- Born: Florence Rigmor Ziegler August 16, 1906 Nebraska, U.S.
- Died: March 1988 (age 81)
- Occupation(s): Librarian, bibliographer, clubwoman

= Florence Ljunggren =

American librarian

Florence Rigmor Ziegler Ljunggren (August 16, 1906 – March 1988) was an American librarian, bibliographer, and clubwoman, based at the American University in Cairo from 1956 to 1966.
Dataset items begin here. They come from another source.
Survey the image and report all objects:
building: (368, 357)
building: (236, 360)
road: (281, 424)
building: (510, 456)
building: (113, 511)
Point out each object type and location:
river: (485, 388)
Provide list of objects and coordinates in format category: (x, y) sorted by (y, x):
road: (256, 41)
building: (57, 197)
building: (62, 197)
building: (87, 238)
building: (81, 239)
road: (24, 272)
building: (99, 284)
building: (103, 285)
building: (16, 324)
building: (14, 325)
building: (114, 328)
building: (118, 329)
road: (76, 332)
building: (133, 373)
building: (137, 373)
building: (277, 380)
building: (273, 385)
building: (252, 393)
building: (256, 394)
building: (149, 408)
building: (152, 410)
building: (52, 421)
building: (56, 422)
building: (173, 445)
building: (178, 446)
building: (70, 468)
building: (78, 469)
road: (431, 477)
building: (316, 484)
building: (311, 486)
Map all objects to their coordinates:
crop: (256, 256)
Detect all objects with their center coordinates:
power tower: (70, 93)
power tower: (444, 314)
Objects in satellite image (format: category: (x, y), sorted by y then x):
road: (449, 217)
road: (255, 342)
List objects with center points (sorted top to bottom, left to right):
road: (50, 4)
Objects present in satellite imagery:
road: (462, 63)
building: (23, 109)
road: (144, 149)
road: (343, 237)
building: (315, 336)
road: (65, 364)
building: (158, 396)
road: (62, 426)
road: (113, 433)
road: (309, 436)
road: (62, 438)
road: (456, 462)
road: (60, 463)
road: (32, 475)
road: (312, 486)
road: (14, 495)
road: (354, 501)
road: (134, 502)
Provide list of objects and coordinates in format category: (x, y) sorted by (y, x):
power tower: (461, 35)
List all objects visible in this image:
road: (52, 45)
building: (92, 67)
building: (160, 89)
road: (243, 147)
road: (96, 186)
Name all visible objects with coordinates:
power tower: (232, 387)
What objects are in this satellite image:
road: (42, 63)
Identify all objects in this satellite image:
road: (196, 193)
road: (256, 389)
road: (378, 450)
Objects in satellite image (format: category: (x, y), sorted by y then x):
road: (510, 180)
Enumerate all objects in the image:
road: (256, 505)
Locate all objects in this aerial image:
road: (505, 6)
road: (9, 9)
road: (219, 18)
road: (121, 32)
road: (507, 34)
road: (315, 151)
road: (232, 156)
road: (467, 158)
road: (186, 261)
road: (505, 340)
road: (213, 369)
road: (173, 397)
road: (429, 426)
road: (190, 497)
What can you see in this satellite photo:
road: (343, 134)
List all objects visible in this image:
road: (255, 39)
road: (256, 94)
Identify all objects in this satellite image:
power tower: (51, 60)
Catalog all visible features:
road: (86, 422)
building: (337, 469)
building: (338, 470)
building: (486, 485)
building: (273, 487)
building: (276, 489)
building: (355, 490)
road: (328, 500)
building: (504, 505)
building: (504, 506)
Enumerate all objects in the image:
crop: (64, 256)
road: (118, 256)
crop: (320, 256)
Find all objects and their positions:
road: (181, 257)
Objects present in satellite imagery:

==Early life and education==
Florence Ziegler was born in Florence, Nebraska, the daughter of M. Christian Ziegler and Kristiane (Christina) Offersen Ziegler. Both of her parents were born in Denmark. When she was a small child, her father died when the family's home burned down. She was a stenographer in Chicago as a young woman, and participated in archaeological excavations in the American Southwest. She earned a master's degree in library science at Columbia University.
==Career==
Ljunggren was active in the Altrurian Club of Springfield, Vermont. She taught art, and lectured on various topics, including Native American weaving, Danish girls' lives, and German culture. She organized the club's exhibit, "Vermont at Work", in 1946. The exhibit won national honors, and became part of the permanent display in the state capital. Also in 1946, she was a finalist in a national essay contest sponsored by the General Federation of Women's Clubs and Atlantic Monthly. She was elected secretary of Vermont's chapter of the United World Federalists in 1949.

Ljunggren worked at the New York Public Library and at the Enoch Pratt Free Library in Baltimore. In 1956, she became a librarian on the staff of the American University in Cairo. From 1962 to 1966, Ljunggren was director of the school's library. She published several reference guides to resources on the Middle East and North Africa.

==Publications==
- An international directory of institutes and societies interested in the Middle East (1962, with Charles L. Geddes)
- Annotated guide to journals dealing with the Middle East and North Africa (1964, with Mohammed Hamdi)
- The Arab World index: An international guide to periodical literature in the social sciences and humanities in the contemporary Arab World, 1960-1964 (1967)

==Personal life==
Ziegler married Swedish-born Thor Hagbert Ljunggren. They had a son, Bengt (1932–1984), born in Sweden. The Ljunggrens divorced in 1955. She died in 1988, at the age of 81.